* [PROBLEM DESCRIPTION]:
Each entry must be returned exactly. None may be omitted.

┌──

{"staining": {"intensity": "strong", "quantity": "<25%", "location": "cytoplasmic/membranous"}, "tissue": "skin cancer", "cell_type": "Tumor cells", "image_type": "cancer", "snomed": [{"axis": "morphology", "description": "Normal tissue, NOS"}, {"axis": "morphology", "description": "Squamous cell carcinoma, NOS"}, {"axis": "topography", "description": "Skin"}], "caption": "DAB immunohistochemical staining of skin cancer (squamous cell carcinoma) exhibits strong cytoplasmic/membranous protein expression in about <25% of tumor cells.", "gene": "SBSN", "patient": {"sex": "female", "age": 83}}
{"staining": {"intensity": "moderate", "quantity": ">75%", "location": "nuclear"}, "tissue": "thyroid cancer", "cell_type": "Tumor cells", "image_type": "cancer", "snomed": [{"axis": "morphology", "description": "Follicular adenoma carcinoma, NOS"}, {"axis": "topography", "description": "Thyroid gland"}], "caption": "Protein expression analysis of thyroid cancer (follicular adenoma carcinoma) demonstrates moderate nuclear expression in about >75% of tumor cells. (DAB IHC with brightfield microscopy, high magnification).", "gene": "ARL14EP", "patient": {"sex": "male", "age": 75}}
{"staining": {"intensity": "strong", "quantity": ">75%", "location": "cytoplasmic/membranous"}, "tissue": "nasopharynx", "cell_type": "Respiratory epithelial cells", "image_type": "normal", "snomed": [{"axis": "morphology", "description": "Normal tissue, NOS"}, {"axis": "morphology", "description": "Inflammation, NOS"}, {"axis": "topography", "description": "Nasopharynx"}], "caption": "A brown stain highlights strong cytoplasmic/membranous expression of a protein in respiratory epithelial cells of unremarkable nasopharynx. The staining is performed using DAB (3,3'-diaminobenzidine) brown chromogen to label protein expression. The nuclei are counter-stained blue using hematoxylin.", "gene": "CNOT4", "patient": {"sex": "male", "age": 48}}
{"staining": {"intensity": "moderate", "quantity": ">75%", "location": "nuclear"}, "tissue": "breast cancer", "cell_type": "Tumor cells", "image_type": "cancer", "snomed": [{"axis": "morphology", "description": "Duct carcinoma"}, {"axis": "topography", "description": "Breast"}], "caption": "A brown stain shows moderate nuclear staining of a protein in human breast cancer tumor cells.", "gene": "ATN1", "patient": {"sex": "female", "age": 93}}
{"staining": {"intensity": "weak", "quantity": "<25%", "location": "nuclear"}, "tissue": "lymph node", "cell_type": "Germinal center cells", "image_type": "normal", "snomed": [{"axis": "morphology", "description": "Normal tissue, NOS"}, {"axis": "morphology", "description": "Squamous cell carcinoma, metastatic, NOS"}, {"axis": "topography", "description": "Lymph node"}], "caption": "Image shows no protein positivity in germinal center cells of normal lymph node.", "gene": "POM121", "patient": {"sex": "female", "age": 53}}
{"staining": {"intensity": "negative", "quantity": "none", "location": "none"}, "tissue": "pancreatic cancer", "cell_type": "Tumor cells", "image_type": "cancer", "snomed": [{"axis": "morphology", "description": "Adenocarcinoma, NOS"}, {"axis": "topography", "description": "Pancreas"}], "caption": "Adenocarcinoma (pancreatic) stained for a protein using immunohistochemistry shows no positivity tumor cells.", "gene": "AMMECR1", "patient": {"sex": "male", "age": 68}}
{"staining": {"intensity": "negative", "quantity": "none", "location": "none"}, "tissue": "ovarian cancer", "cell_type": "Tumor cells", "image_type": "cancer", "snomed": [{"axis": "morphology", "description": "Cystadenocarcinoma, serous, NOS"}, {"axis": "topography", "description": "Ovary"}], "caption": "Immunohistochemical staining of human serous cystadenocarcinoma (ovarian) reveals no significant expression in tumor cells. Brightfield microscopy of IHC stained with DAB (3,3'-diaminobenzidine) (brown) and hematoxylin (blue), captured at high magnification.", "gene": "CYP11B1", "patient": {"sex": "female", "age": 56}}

└──

* [OUTPUT BELOW]:
{"staining": {"intensity": "strong", "quantity": "<25%", "location": "cytoplasmic/membranous"}, "tissue": "skin cancer", "cell_type": "Tumor cells", "image_type": "cancer", "snomed": [{"axis": "morphology", "description": "Normal tissue, NOS"}, {"axis": "morphology", "description": "Squamous cell carcinoma, NOS"}, {"axis": "topography", "description": "Skin"}], "caption": "DAB immunohistochemical staining of skin cancer (squamous cell carcinoma) exhibits strong cytoplasmic/membranous protein expression in about <25% of tumor cells.", "gene": "SBSN", "patient": {"sex": "female", "age": 83}}
{"staining": {"intensity": "moderate", "quantity": ">75%", "location": "nuclear"}, "tissue": "thyroid cancer", "cell_type": "Tumor cells", "image_type": "cancer", "snomed": [{"axis": "morphology", "description": "Follicular adenoma carcinoma, NOS"}, {"axis": "topography", "description": "Thyroid gland"}], "caption": "Protein expression analysis of thyroid cancer (follicular adenoma carcinoma) demonstrates moderate nuclear expression in about >75% of tumor cells. (DAB IHC with brightfield microscopy, high magnification).", "gene": "ARL14EP", "patient": {"sex": "male", "age": 75}}
{"staining": {"intensity": "strong", "quantity": ">75%", "location": "cytoplasmic/membranous"}, "tissue": "nasopharynx", "cell_type": "Respiratory epithelial cells", "image_type": "normal", "snomed": [{"axis": "morphology", "description": "Normal tissue, NOS"}, {"axis": "morphology", "description": "Inflammation, NOS"}, {"axis": "topography", "description": "Nasopharynx"}], "caption": "A brown stain highlights strong cytoplasmic/membranous expression of a protein in respiratory epithelial cells of unremarkable nasopharynx. The staining is performed using DAB (3,3'-diaminobenzidine) brown chromogen to label protein expression. The nuclei are counter-stained blue using hematoxylin.", "gene": "CNOT4", "patient": {"sex": "male", "age": 48}}
{"staining": {"intensity": "moderate", "quantity": ">75%", "location": "nuclear"}, "tissue": "breast cancer", "cell_type": "Tumor cells", "image_type": "cancer", "snomed": [{"axis": "morphology", "description": "Duct carcinoma"}, {"axis": "topography", "description": "Breast"}], "caption": "A brown stain shows moderate nuclear staining of a protein in human breast cancer tumor cells.", "gene": "ATN1", "patient": {"sex": "female", "age": 93}}
{"staining": {"intensity": "weak", "quantity": "<25%", "location": "nuclear"}, "tissue": "lymph node", "cell_type": "Germinal center cells", "image_type": "normal", "snomed": [{"axis": "morphology", "description": "Normal tissue, NOS"}, {"axis": "morphology", "description": "Squamous cell carcinoma, metastatic, NOS"}, {"axis": "topography", "description": "Lymph node"}], "caption": "Image shows no protein positivity in germinal center cells of normal lymph node.", "gene": "POM121", "patient": {"sex": "female", "age": 53}}
{"staining": {"intensity": "negative", "quantity": "none", "location": "none"}, "tissue": "pancreatic cancer", "cell_type": "Tumor cells", "image_type": "cancer", "snomed": [{"axis": "morphology", "description": "Adenocarcinoma, NOS"}, {"axis": "topography", "description": "Pancreas"}], "caption": "Adenocarcinoma (pancreatic) stained for a protein using immunohistochemistry shows no positivity tumor cells.", "gene": "AMMECR1", "patient": {"sex": "male", "age": 68}}
{"staining": {"intensity": "negative", "quantity": "none", "location": "none"}, "tissue": "ovarian cancer", "cell_type": "Tumor cells", "image_type": "cancer", "snomed": [{"axis": "morphology", "description": "Cystadenocarcinoma, serous, NOS"}, {"axis": "topography", "description": "Ovary"}], "caption": "Immunohistochemical staining of human serous cystadenocarcinoma (ovarian) reveals no significant expression in tumor cells. Brightfield microscopy of IHC stained with DAB (3,3'-diaminobenzidine) (brown) and hematoxylin (blue), captured at high magnification.", "gene": "CYP11B1", "patient": {"sex": "female", "age": 56}}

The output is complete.